Conversas de 1/2 minuto.

 

Conversas da terrinha, ligadas à literatura, em livro que estou escrevendo (título da coluna).

 

BOCAGE, poeta. Saía do Nicola do Rossio (ao lado do Cerco da Bandeira), botequim onde se encontravam políticos e literatos. Para ele, seria “o último café do Rossio”. Ali Humberto Delgado, o general sem medo, anunciou que demitiria Salazar. Amigos se fingem de bandidos e, simulando um assalto, perguntam

– Quem és tu?, de onde vens?, para onde vais?

– Sou o poeta Bocage

Venho do café Nicola

E irei pro outro mundo

Se disparar a pistola.

 

EÇA DE QUEIROZ, romancista. A Editora Ernesto Chardron (d’O Porto) precisava de seus dados, para constar nos livros. E Ramalho Ortigão, que com ele escreveu As Farpas,

– Manda um pequeno esboço biográfico, amigo.

Eça responde, numa carta de 10/11/1878,

– Eu não tenho história, sou como a República de Andorra.

 

MANUEL BANDEIRA, poeta. Fila para autógrafos, em Lisboa. Chega um rapaz e põe o livro em lançamento, que acabou de comprar, na sua frente. Sem saber de quem se tratava, para a dedicatória, nosso poeta pergunta

– Por favor, que nome ponho?

– Manuel Bandeira, ora pois.

 

ONÉSIMO ALMEIDA, da Universidade de Brown (Estados Unidos).
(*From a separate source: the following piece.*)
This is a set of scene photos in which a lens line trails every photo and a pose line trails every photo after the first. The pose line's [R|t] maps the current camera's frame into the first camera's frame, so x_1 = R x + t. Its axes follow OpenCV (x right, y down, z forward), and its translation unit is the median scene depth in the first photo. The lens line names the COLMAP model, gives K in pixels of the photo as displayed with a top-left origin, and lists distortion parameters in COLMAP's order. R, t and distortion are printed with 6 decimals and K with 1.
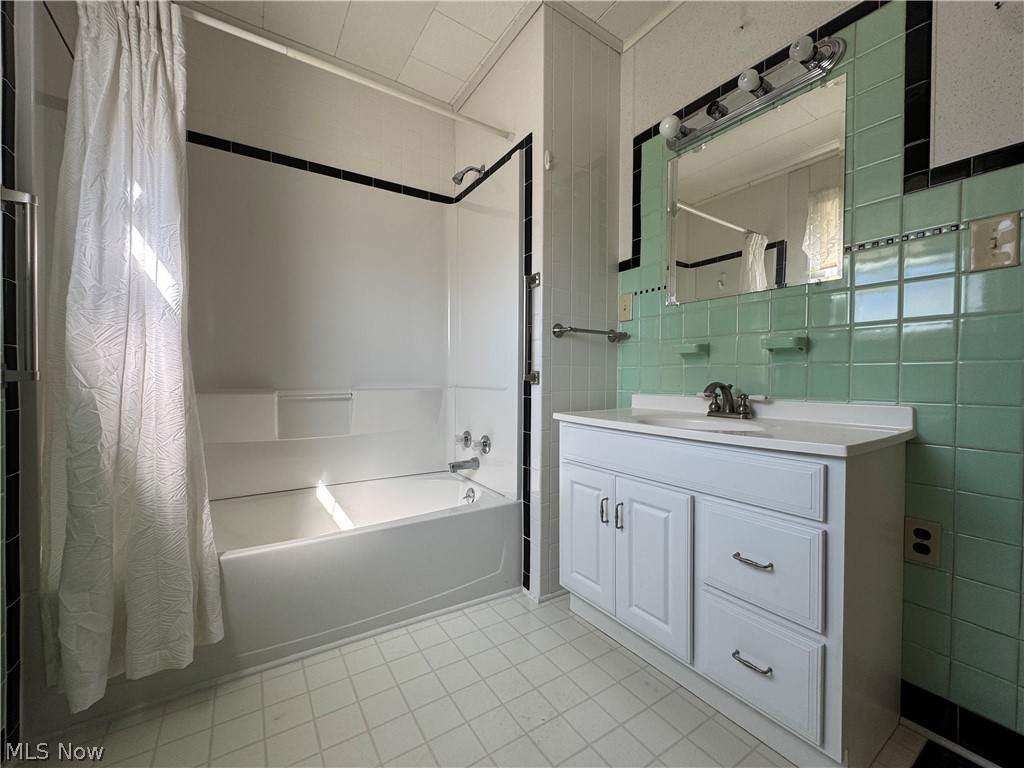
lens RADIAL K [[410.9, 0, 508.8], [0, 410.9, 384.5], [0, 0, 1]] dist [-0.000972, 0.000034]
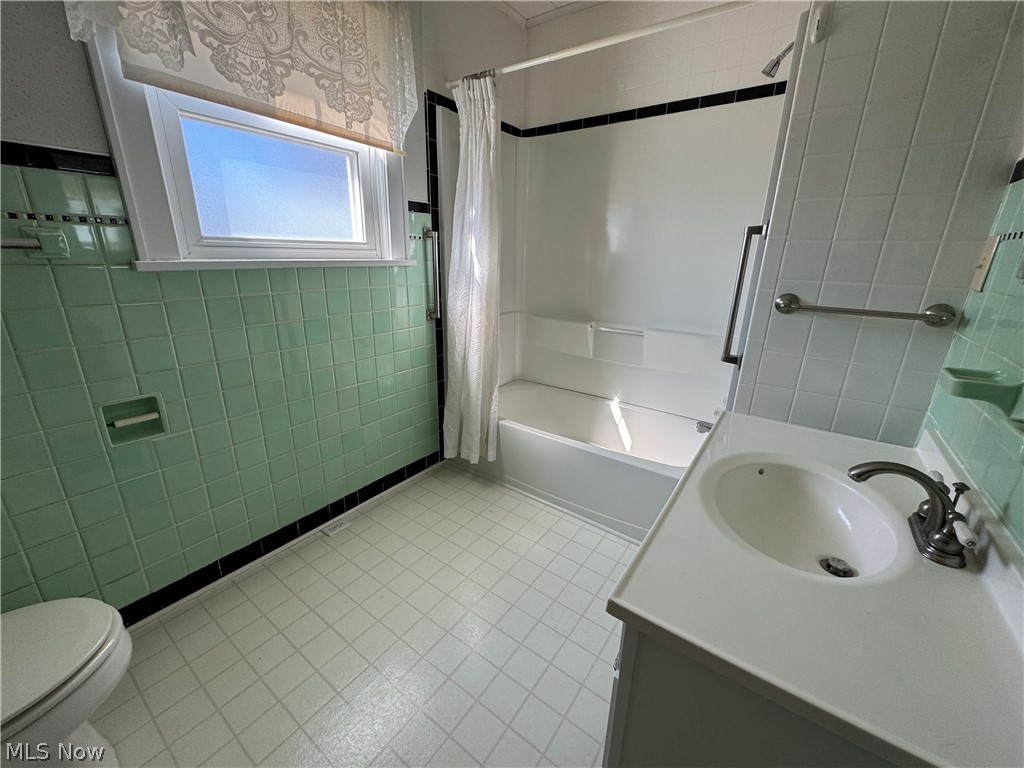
lens RADIAL K [[410.9, 0, 506.0], [0, 410.9, 383.5], [0, 0, 1]] dist [-0.000972, 0.000034]
pose [[0.355817, 0.287805, -0.889136, 0.859451], [-0.026780, 0.954149, 0.298132, -0.274081], [0.934172, -0.082269, 0.347210, 0.411320]]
O professor Aníbal Pinto de Castro, catedrático da Universidade de Coimbra, pergunta num debate se leu um livro qualquer.

– Não.

– Pois é, Onésimo. Você só lê obras de alto gabarito intelectual!

– Ó Aníbal, não diga isso, você sabe que já li toda sua obra!

 

OPHÉLIA QUEIROZ, implausível amor de Fernando Pessoa. Ao passar pela calçada da Estrela, diz ele

– O teu amor por mim é tão grande como aquela árvore.

– Mas ali não está árvore nenhuma.

– Por isso mesmo.

Não podia mesmo dar certo.

 

SANTA-RITA PINTOR, poeta futurista. Teatro da República (hoje São Luiz), 4/4/1917. Vestido de fato-macaco (macacão de operário) e em pé, numa frise, Santa-Rita destrata o poeta saudosista (autor de Dizeres do Povo)ligado à Renascença Portuguesa, segundo ele

– Correia António de Oliveira.

E o outro,

– Perdão, é António Correia de Oliveira.

– Isso é para o senhor, que está desse lado, e lê de lá para cá.